Women in Ganyiel, Unity state, South Sudan, collecting bags of food. The situation in Ganyiel is dire, with thousands of people having fled to the area from famine-stricken Leer and Mayendit counties. Photo: OCHA/Gemma Connell
New York, April 14, 2017.- “The crises in these four countries are protracted and complex – and the impacts will be felt for years,” said Stephen O’Brien, the UN Emergency Relief Coordinator, warning that the numbers are staggering as millions in South Sudan, Somalia, Yemen and north-east Nigeria are slipping deeper into crisis.
The briefing was also addressed by Anthony Lake, Executive Director of the UN Children’s Fund (UNICEF).
“Some 1.4 million children are severely malnourished. Over 21 million people lack sufficient access to health care, at a time when three out of the four countries are experiencing cholera outbreaks. And more than 20 million people lack clean water and sanitation,” said Mr. O’Brien in a statement delivered by Reena Ghelani, Deputy Director, of the UN Office for the Coordination of Humanitarian Affairs (OCHA) Coordination and Response Division.
“Around eighty per cent of affected populations live in rural areas and a combination of hunger and conflict is forcing people to be displaced, both internally and as refugees. Those who were forced from their homes in past years by conflict are being hit particularly hard as a consequence of this current crisis,” added the humanitarian coordinator.
He pointed out that the impacts of the protracted and complex crises in these four countries would be felt for years, citing broken communities, families torn apart and preventable deaths from disease.
“Famine,” Mr. O’Brien explained “is about much more than food insecurity. It is about compounding vulnerabilities that leave millions of people without basic human dignity, without hope for the future. It leaves children stunted and out of school. Development gains are stalled or reversed. People abandon their homes, and are robbed of their livelihoods, exacerbating instability across entire regions.”
He pointed out that while all four countries have unique contexts, they share the common component of protracted conflicts.

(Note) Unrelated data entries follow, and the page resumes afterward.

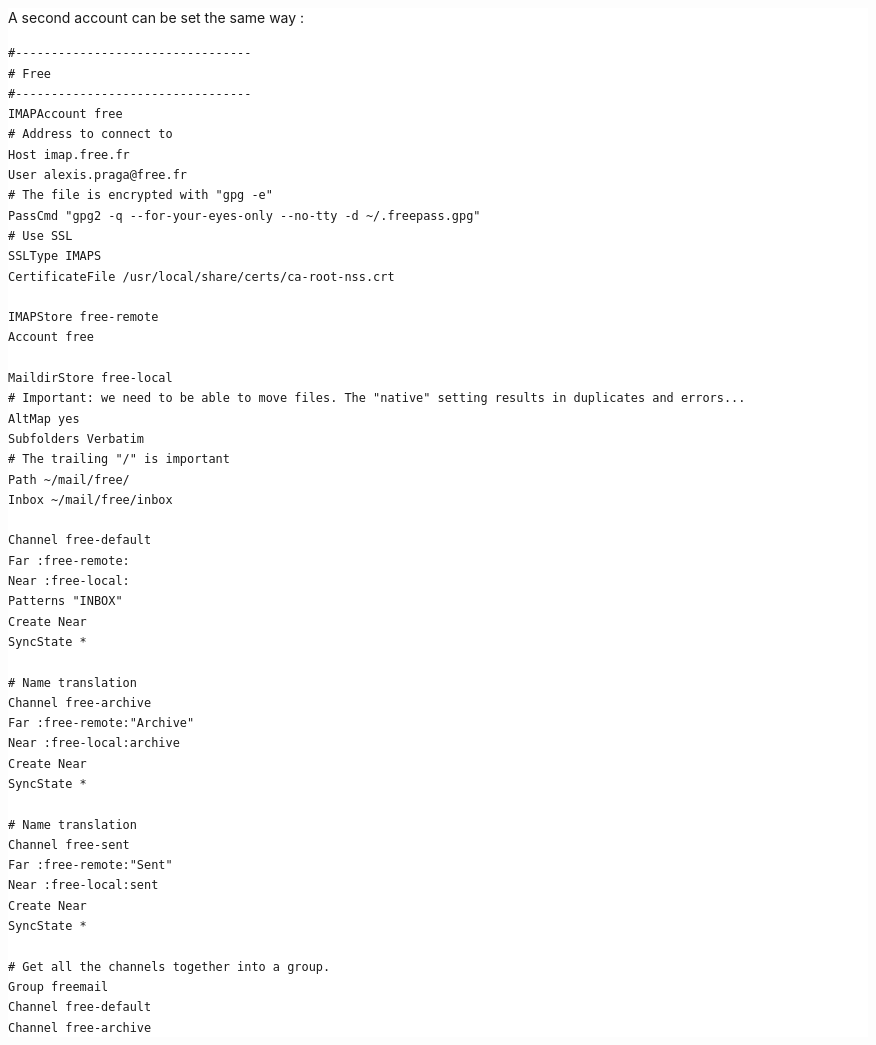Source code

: A second account can be set the same way :

``` example
#---------------------------------
# Free
#---------------------------------
IMAPAccount free
# Address to connect to
Host imap.free.fr
User alexis.praga@free.fr
# The file is encrypted with "gpg -e"
PassCmd "gpg2 -q --for-your-eyes-only --no-tty -d ~/.freepass.gpg"
# Use SSL
SSLType IMAPS
CertificateFile /usr/local/share/certs/ca-root-nss.crt

IMAPStore free-remote
Account free

MaildirStore free-local
# Important: we need to be able to move files. The "native" setting results in duplicates and errors...
AltMap yes
Subfolders Verbatim
# The trailing "/" is important
Path ~/mail/free/
Inbox ~/mail/free/inbox

Channel free-default
Far :free-remote:
Near :free-local:
Patterns "INBOX"
Create Near
SyncState *

# Name translation
Channel free-archive
Far :free-remote:"Archive"
Near :free-local:archive
Create Near
SyncState *

# Name translation
Channel free-sent
Far :free-remote:"Sent"
Near :free-local:sent
Create Near
SyncState *

# Get all the channels together into a group.
Group freemail
Channel free-default
Channel free-archive
```
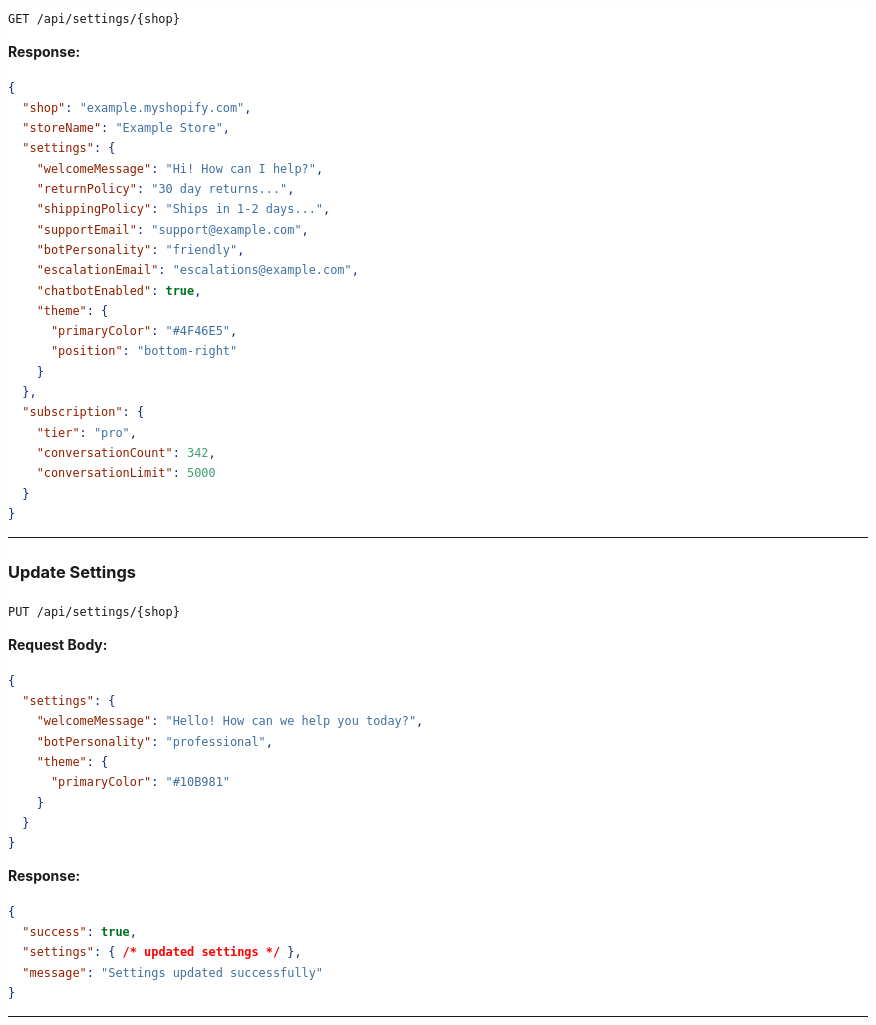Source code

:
 ```http
GET /api/settings/{shop}
```

**Response:**
```json
{
  "shop": "example.myshopify.com",
  "storeName": "Example Store",
  "settings": {
    "welcomeMessage": "Hi! How can I help?",
    "returnPolicy": "30 day returns...",
    "shippingPolicy": "Ships in 1-2 days...",
    "supportEmail": "support@example.com",
    "botPersonality": "friendly",
    "escalationEmail": "escalations@example.com",
    "chatbotEnabled": true,
    "theme": {
      "primaryColor": "#4F46E5",
      "position": "bottom-right"
    }
  },
  "subscription": {
    "tier": "pro",
    "conversationCount": 342,
    "conversationLimit": 5000
  }
}
```

---

### Update Settings

```http
PUT /api/settings/{shop}
```

**Request Body:**
```json
{
  "settings": {
    "welcomeMessage": "Hello! How can we help you today?",
    "botPersonality": "professional",
    "theme": {
      "primaryColor": "#10B981"
    }
  }
}
```

**Response:**
```json
{
  "success": true,
  "settings": { /* updated settings */ },
  "message": "Settings updated successfully"
}
```

---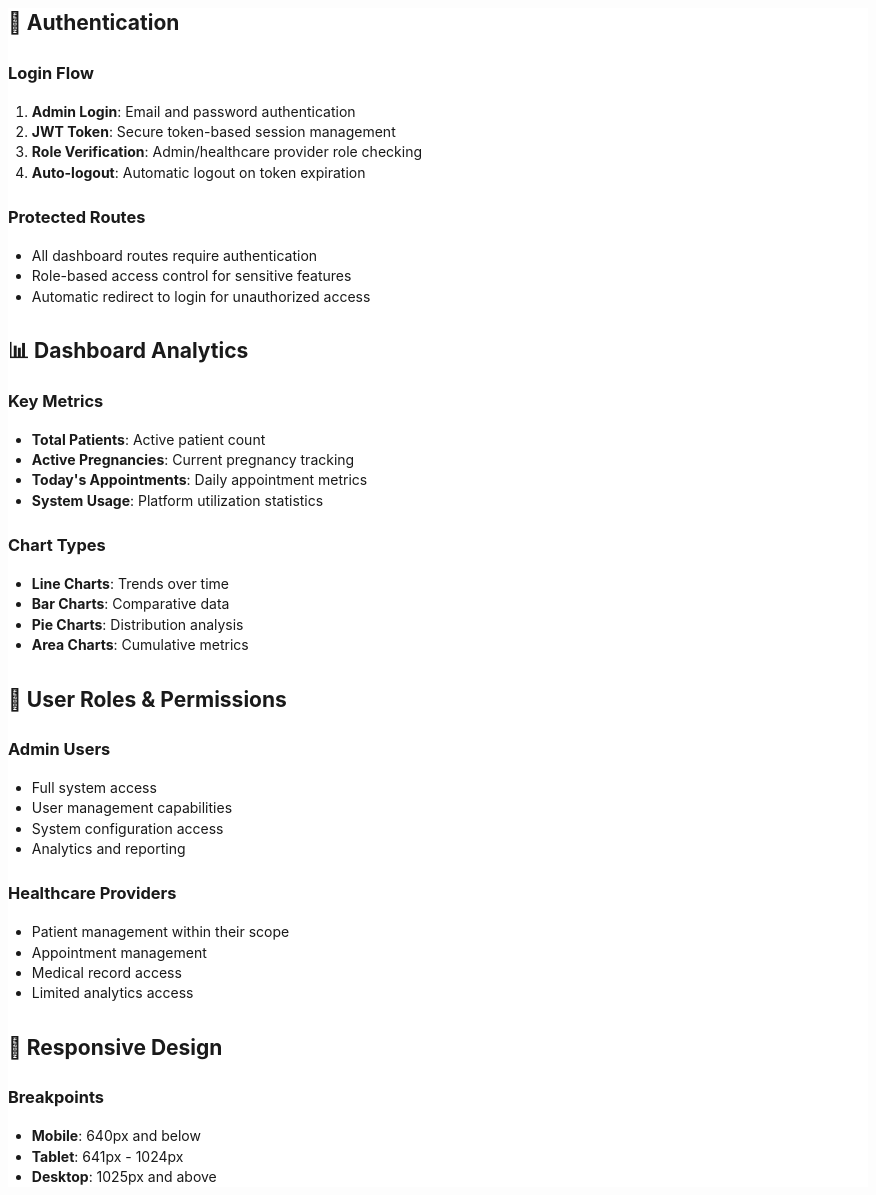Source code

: ## 🔐 Authentication

### Login Flow
1. **Admin Login**: Email and password authentication
2. **JWT Token**: Secure token-based session management
3. **Role Verification**: Admin/healthcare provider role checking
4. **Auto-logout**: Automatic logout on token expiration

### Protected Routes
- All dashboard routes require authentication
- Role-based access control for sensitive features
- Automatic redirect to login for unauthorized access

## 📊 Dashboard Analytics

### Key Metrics
- **Total Patients**: Active patient count
- **Active Pregnancies**: Current pregnancy tracking
- **Today's Appointments**: Daily appointment metrics
- **System Usage**: Platform utilization statistics

### Chart Types
- **Line Charts**: Trends over time
- **Bar Charts**: Comparative data
- **Pie Charts**: Distribution analysis
- **Area Charts**: Cumulative metrics

## 🎯 User Roles & Permissions

### Admin Users
- Full system access
- User management capabilities
- System configuration access
- Analytics and reporting

### Healthcare Providers
- Patient management within their scope
- Appointment management
- Medical record access
- Limited analytics access

## 📱 Responsive Design

### Breakpoints
- **Mobile**: 640px and below
- **Tablet**: 641px - 1024px
- **Desktop**: 1025px and above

Likewise, all four countries are marked by severe access constraints due to insecurity and some have costly bureaucratic impediments that impede the reach of life saving aid, and exacerbate the suffering of civilians.
He said that humanitarian operations in these four countries require more than $5.6 billion this year.
Underscoring the urgency, he added, “we need this funding now – especially for the priority sectors to respond and prevent famine in the four critical sectors of food security, nutrition, water and sanitation, and health.”
While humanitarians continue to deliver and scale-up where they are able, Mr. O’Brien listed four requirements to effectively reverse these crises: more political will to end the conflicts that have caused these crises; unhindered and sustained humanitarian access to assist those in need; further funding to back a robust humanitarian response; and a more comprehensive approach.
The President of the General Assembly, Peter Thomson, who convened the meeting, briefed on his recent visit to Senegal, Ethiopia and Egypt, underscoring how the respective leaders expressed grave concern over the humanitarian situation affecting some African countries, particularly in North-East Nigeria, South Sudan and Somalia, as well as neighbouring Yemen.